Her voice stuttered into silence as her gaze lifted and met eyes of deeply intense sapphire brilliance. Well over six feet of pure, unadulterated, gorgeous male stood on her porch step.
She gaped.
He was so tall, so broad of shoulder, so overwhelming that he filled every inch of her doorway. The scent of his skin, something exotic and spicy and scrumptious, hit her at the same moment as the wickedly provocative curving of his sensual lips.
JB's grumbling came to an abrupt halt.
"Holy shit." Her hand clutched the doorknob with white-knuckled strength. She had to force herself to breathe. In and out.
His gaze slid along the length of her body as a hot, tan-gible caress. Her knees went weak. She stumbled, and he stepped into her personal space, catching her elbow and anchoring her upright.
"Lyssa."
She blinked, the shock of that low-timbered voice with its soft brogue flaring across her skin. She'd heard that voice before, had heard her name spoken by it, and the heated awareness of his touch was near painful in its acute-ness.

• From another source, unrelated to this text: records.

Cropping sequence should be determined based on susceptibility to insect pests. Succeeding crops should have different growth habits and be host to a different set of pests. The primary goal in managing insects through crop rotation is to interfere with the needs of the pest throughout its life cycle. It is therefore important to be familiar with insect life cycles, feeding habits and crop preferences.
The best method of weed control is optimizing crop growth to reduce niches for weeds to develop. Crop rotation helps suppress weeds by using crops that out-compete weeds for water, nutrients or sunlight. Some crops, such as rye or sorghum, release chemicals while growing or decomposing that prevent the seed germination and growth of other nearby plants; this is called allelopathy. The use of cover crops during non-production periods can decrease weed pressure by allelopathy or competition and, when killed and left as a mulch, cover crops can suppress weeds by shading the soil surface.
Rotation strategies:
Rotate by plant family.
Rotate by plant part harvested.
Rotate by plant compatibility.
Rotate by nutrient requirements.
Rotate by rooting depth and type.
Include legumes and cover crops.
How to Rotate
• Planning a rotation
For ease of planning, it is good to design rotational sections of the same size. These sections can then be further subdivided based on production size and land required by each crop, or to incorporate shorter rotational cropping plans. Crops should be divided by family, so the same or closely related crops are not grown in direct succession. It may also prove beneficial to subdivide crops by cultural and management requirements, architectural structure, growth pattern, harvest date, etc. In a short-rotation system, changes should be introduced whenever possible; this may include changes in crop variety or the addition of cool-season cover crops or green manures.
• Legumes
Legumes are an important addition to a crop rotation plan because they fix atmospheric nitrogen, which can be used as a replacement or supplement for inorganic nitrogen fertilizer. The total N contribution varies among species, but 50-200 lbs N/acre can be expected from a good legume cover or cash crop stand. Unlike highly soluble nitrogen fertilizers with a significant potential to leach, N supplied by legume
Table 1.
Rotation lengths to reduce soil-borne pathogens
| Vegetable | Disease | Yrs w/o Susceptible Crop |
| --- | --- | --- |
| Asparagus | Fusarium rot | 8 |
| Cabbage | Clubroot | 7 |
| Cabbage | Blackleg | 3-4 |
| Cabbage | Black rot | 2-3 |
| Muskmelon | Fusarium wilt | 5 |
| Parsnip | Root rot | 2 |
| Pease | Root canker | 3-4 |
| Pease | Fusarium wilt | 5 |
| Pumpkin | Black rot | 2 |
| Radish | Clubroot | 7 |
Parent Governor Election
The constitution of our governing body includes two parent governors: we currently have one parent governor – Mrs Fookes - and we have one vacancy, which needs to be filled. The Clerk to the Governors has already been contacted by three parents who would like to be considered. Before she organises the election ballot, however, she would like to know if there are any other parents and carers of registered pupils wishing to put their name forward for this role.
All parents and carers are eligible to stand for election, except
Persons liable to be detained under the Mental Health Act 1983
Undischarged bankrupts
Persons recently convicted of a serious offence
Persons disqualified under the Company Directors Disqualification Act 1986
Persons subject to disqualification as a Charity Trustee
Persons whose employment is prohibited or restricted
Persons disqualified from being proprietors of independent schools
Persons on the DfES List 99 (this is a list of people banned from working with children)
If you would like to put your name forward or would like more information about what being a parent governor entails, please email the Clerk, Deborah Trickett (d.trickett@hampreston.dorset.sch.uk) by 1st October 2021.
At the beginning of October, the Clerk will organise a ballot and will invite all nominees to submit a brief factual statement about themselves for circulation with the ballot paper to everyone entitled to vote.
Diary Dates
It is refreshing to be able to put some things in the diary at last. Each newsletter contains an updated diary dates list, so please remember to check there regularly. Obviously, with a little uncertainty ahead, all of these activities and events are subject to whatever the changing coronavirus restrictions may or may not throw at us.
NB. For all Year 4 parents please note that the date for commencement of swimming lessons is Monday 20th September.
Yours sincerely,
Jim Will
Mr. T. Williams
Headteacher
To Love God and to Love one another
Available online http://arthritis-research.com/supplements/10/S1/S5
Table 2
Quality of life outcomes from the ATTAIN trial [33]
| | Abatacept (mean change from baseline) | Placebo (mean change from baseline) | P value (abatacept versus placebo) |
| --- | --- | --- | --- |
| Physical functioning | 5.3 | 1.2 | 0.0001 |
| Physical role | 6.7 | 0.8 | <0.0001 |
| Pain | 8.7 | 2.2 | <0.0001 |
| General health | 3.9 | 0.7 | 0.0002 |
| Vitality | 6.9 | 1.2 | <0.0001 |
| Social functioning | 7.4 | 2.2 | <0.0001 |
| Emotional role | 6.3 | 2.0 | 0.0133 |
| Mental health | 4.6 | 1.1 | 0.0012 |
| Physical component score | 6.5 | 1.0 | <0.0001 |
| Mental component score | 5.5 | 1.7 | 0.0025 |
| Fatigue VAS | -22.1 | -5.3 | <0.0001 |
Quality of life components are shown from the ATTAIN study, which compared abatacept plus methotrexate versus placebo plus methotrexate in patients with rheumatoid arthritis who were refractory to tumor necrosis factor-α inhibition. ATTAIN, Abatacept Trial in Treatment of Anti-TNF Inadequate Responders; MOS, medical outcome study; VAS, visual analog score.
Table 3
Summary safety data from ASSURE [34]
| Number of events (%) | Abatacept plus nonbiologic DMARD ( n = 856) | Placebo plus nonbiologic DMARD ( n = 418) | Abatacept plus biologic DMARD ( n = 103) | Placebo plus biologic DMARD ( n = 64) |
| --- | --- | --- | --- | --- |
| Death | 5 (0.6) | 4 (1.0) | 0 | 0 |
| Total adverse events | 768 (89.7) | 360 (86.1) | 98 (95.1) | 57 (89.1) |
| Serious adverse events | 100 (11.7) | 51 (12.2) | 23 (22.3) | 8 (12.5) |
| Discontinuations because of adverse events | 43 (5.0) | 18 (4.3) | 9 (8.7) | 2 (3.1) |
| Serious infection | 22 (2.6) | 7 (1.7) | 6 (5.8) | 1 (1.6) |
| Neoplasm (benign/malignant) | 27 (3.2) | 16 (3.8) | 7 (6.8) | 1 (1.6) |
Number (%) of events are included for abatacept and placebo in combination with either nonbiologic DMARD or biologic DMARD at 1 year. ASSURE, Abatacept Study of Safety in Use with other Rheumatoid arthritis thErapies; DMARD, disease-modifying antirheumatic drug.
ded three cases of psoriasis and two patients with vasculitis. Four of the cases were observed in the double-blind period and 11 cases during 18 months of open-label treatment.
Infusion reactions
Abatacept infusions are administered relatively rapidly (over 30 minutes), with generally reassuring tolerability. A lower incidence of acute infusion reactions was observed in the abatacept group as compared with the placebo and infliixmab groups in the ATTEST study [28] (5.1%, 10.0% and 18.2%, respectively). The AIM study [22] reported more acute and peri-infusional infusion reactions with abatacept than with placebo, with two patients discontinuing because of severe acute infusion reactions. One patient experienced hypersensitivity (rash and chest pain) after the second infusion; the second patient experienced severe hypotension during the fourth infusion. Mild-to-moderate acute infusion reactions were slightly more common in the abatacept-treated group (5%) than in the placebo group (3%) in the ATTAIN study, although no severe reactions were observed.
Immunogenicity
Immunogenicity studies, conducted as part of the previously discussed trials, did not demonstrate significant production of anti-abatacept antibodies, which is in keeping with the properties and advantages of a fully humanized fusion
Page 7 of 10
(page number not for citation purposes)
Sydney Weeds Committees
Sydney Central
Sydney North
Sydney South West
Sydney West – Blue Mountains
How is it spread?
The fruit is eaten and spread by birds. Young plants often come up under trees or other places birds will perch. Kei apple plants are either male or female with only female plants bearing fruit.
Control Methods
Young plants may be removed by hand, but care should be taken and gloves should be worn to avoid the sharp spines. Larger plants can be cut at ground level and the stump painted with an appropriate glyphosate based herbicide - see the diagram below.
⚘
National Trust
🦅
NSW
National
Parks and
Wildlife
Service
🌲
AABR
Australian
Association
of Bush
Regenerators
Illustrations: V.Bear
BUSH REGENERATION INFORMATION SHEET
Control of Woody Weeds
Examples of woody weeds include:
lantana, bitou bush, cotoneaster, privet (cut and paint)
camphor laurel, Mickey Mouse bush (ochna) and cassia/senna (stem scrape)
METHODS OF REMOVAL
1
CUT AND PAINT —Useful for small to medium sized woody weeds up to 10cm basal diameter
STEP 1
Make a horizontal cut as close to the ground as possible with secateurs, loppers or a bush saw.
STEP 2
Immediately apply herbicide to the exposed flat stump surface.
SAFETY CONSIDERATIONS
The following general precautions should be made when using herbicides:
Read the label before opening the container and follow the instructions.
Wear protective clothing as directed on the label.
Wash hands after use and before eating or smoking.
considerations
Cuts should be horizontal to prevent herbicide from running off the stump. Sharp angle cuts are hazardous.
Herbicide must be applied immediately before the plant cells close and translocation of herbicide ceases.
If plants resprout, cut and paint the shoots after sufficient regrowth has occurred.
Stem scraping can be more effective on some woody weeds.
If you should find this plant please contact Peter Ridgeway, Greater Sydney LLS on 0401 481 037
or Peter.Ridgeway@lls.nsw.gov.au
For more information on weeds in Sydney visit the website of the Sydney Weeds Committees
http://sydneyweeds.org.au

The man on her doorstep was delicious. Impossibly so. Dark hair with silver-streaked temples, winged brows over eyes that devoured her, a firm jaw, and masterfully etched lips. A pale blue dress shirt was parted at the neck, revealing a light dusting of hair on a bronzed chest, and an opal-like stone hanging from a silver chain. Strong arms were revealed by rolled-up cuffs, arms that pulled her closer to that mesmerizing, erotically charged stare.
I've kissed him before.
No. She shook her head. She hadn't. There was no way she could forget a man who looked as he did. He was almost otherworldly handsome, a man who was too hard, too chiseled, too dangerously male to be truly beautiful. But he was damn close.